First Mass in Brazil

Like Discovery of Brazil, on April 22, 1500, a succession of new experiences opened up for both the Europeans and the natives (indigenous) who lived here. The encounter between these two cultures was permeated by a mixture of curiosity, strangeness, interaction and violence. In the first days when the shipment of Pedro Alvares Cabral was in Brazil after docking, one of the first gestures of exposing European culture to the peoples who lived here was the celebration of a mass.

THE firstmass held in Brazil took place on April 26, 1500 and was celebrated by the Friar Henrique of Coimbra, who had sailed with Cabral's entourage in Santa Cruz da Cabrália, in Praia da Coroa Vermelha, in the south of Bahia. Mass, as is well known, is the most important ritual for Christians, and its performance in the “new world” had a symbolic importance without equal. The main source that historians have on how this mass was held is the Letter from Pero Vaz de Caminha. This letter shows the behavior of the natives before the Christian rite:

While we attended mass and preaching, a group of people were taking a day off on the beach […] with their bows and arrows. And looking at us, they sat down. After Mass was over, when we were sitting and listening to the preaching, many of them got up and started blowing the horn or the horn, jumping and dancing for a long time. Some of them got into rafts – two or three they had there – which are not made like the ones I've seen: they're just three beams, tied together. And four or five climbed in them, or whatever they wanted, leaving almost no ground, going only where they could."

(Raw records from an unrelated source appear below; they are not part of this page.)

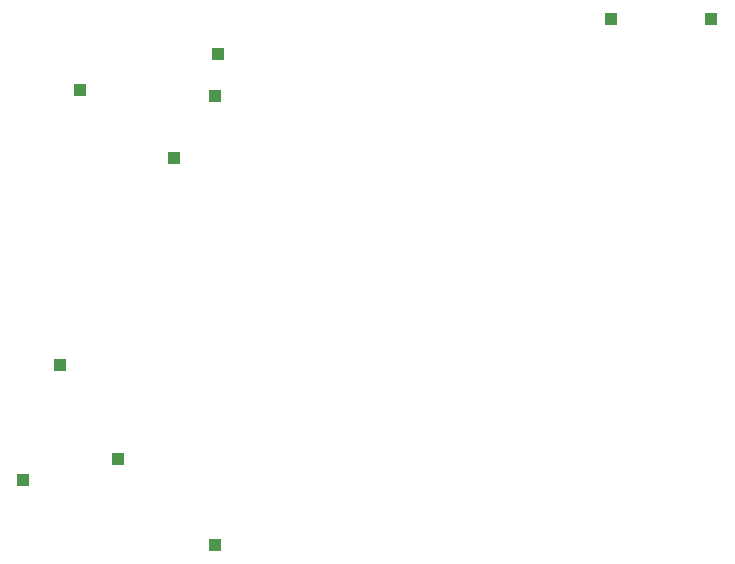
<source format=gbp>
G04*
G04 #@! TF.GenerationSoftware,Altium Limited,Altium Designer,21.6.4 (81)*
G04*
G04 Layer_Color=128*
%FSLAX44Y44*%
%MOMM*%
G71*
G04*
G04 #@! TF.SameCoordinates,04AFCEB9-1927-4C3B-B3D4-275DD85C2008*
G04*
G04*
G04 #@! TF.FilePolarity,Positive*
G04*
G01*
G75*
%ADD93R,1.0000X1.0000*%
%ADD94R,1.0000X1.0000*%
D93*
X270000Y105000D02*
D03*
X272500Y520000D02*
D03*
X107500Y160000D02*
D03*
X235000Y432500D02*
D03*
X155000Y490000D02*
D03*
X187500Y177500D02*
D03*
X270000Y485000D02*
D03*
X138419Y257463D02*
D03*
D94*
X690000Y550000D02*
D03*
X605000D02*
D03*
M02*

</source>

In addition, the event of the first mass in Brazil also prompted, in the 19th century, an intense historical investigation of the details of that occasion, which was undertaken by the painter Victor Meirelles (1832-1903). His painting “First Mass in Brazil” – see photo at the top of the text – was inspired by another painter's painting called by Pharamond Blanchard (1805-1873), whose title was “First Mass in the Americas”. The purpose of Meirelles' painting was not merely to portray the historical event of the mass described by Caminha, but to build part of the Brazilian historical memory through painting.

GRADES

[1] TUFANO, Douglas. Pero Vaz de Caminha's letter. São Paulo: Modern, 1999.